►

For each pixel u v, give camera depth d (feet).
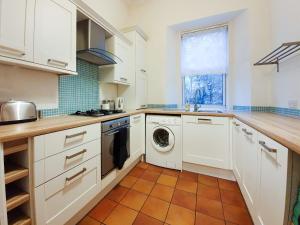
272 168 2.84
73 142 3.84
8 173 2.77
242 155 4.97
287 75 5.70
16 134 2.64
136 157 7.33
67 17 4.60
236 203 4.98
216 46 8.96
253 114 6.05
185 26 9.14
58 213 3.45
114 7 8.59
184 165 7.32
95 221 4.25
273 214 2.76
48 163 3.22
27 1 3.62
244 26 7.58
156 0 9.31
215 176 6.76
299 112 4.99
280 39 6.05
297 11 4.99
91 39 5.62
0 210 2.51
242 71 7.81
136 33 8.46
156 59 9.39
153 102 9.59
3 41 3.21
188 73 9.63
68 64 4.67
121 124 6.03
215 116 6.53
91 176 4.47
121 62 7.50
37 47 3.85
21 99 4.43
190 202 5.04
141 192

◄

Return the entries above in full and unchanged, omitting every image.

For each pixel u v, give camera depth d (feet).
272 168 2.84
73 142 3.84
8 173 2.77
242 155 4.97
287 75 5.70
16 134 2.64
136 157 7.33
67 17 4.60
236 203 4.98
216 46 8.96
253 114 6.05
185 26 9.14
58 213 3.45
114 7 8.59
184 165 7.32
95 221 4.25
273 214 2.76
48 163 3.22
27 1 3.62
244 26 7.58
156 0 9.31
215 176 6.76
299 112 4.99
280 39 6.05
297 11 4.99
91 39 5.62
0 210 2.51
242 71 7.81
136 33 8.46
156 59 9.39
153 102 9.59
3 41 3.21
188 73 9.63
68 64 4.67
121 124 6.03
215 116 6.53
91 176 4.47
121 62 7.50
37 47 3.85
21 99 4.43
190 202 5.04
141 192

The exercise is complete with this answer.